In 1903 the settlers in what is now the Dalton Gardens area built a one-room school in their own community that they named Canfield. The school had one teacher who taught grades one through eight.

In 1909 they moved the Canfield School to Hayden Lake and built a new school that they named Dalton. Dalton School had 32 students with two teachers and classrooms. They taught grades one through four in one room and grades five through eight in the other. The school also had two rooms for community use including one room with a stage for live performances.

Amenities and Attractions Today

Dalton Gardens has a two-acre public park called Newcomb Park. The park has picnic and children’s play areas, a gazebo and extensive flowerbeds.

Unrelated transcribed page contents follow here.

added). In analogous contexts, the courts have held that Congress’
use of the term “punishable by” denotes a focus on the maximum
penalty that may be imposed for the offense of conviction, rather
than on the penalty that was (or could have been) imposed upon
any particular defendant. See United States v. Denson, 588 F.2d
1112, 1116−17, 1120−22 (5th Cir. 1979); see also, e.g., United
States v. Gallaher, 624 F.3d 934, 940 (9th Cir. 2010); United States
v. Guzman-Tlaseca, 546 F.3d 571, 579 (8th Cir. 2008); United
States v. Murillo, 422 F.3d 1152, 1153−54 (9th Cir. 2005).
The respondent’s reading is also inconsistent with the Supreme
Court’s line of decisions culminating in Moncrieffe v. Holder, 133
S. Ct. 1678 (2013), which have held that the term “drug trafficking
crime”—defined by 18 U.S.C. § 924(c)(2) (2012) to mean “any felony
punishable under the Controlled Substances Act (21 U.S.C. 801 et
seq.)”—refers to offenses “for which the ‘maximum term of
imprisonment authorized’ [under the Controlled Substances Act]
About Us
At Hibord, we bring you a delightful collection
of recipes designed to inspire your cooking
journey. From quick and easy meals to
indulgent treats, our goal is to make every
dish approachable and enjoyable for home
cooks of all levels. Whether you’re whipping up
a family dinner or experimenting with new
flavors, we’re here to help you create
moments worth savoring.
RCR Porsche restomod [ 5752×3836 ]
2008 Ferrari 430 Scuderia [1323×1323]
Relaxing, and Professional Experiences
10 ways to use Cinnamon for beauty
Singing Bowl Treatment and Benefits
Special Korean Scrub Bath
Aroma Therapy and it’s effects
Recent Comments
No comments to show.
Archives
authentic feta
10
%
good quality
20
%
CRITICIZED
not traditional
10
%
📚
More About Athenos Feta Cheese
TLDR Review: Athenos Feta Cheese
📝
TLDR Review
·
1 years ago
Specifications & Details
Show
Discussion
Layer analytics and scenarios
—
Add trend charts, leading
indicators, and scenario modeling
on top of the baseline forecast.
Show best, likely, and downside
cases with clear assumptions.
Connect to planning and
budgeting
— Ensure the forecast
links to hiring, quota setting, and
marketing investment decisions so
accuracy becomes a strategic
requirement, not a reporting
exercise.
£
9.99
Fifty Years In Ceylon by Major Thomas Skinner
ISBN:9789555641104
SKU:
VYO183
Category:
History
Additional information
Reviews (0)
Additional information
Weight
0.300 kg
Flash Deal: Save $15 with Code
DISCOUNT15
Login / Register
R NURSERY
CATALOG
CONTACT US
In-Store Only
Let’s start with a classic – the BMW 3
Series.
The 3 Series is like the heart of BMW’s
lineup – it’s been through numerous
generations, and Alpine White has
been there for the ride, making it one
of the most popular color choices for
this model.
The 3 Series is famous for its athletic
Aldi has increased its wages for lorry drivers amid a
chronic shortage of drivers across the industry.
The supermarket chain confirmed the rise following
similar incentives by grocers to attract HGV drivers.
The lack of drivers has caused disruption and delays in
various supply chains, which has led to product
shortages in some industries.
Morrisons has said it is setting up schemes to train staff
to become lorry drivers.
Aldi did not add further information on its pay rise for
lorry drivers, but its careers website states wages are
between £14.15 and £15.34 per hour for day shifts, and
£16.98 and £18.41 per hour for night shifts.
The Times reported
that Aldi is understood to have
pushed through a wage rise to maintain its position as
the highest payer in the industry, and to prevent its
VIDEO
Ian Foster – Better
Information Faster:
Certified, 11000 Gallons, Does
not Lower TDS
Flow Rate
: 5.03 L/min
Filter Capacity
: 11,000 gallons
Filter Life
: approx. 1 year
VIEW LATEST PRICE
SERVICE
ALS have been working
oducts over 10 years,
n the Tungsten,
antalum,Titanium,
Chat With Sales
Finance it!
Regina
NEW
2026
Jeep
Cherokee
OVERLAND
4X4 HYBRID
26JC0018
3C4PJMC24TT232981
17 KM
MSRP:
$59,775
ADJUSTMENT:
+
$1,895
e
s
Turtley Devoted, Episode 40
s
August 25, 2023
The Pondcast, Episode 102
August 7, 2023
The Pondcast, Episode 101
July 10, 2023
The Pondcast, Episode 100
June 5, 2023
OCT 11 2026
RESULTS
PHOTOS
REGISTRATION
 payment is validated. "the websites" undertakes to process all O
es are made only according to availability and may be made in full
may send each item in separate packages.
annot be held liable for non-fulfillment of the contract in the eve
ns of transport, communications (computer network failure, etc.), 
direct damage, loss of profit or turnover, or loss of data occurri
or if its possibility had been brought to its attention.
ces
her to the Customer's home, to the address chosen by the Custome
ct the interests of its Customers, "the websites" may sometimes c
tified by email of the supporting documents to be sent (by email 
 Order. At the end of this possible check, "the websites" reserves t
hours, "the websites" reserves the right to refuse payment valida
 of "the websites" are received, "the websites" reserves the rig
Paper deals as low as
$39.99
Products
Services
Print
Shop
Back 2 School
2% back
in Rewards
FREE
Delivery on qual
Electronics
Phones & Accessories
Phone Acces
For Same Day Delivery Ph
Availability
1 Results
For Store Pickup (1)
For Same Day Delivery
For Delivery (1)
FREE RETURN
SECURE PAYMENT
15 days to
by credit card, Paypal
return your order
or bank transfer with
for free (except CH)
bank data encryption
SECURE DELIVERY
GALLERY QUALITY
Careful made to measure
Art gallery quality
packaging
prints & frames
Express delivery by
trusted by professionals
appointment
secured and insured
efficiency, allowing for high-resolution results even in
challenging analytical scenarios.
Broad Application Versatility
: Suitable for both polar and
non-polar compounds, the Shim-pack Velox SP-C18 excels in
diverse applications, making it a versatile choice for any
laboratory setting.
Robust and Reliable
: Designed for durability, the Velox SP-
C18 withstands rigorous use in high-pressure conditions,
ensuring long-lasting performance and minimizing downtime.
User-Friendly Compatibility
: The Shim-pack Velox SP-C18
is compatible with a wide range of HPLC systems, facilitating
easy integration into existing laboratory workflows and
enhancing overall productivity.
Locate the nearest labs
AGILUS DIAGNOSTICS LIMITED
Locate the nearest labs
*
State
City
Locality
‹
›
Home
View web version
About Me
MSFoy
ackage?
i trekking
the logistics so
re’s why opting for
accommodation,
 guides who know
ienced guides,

The city also has a livestock arena and is in the process of building a pavilion next to the arena.

On the first Saturday following Labor Day, the city sponsors a city-wide picnic in Newcomb Park. The picnic is potluck, with the mayor and city council preparing and serving hamburgers and hotdogs. The Fire Department provides games and educational events. A Dalton Gardens car club provides a car show.

The annual Ironman competition takes place in the area each June. The bike portion of the competition runs from Coeur d’Alene to Hayden, passing through Dalton Gardens.

Perhaps the most significant amenity available to city residents is their close proximity to incredibly beautiful natural surroundings and urban parks and services in the neighboring cities of Coeur d’Alene and Hayden Lake. Lake Coeur d’Alene lies three miles south. Hayden Lake is two miles northeast. The Coeur d’Alene National Forest lies just east of the city. The numerous lakes in the area along with the nearby forest lands offer visitors and residents a wide variety of outdoor activities and sports.

Farragut State Park lies about 25 miles north. In 1942 at the beginning of World War II, the U.S. Navy built a training station on the southern shore of Lake Pend Oreille. There were so many Navy personnel living at the station that for two years it was the most populous community in Idaho. While it was a naval station, it provided jobs for hundreds of local residents. After the war, the federal government removed most of the buildings and gave the 4,000-acre facility to the State of Idaho. The park has a military museum and facilities for a variety of activities including boating, swimming, hiking, biking, model airplane flying and a shooting range.

Silverwood Theme Park lies about 18 miles north near Athol. The park offers numerous rides and attractions including a roller coaster, steam engine train and various rides on the water.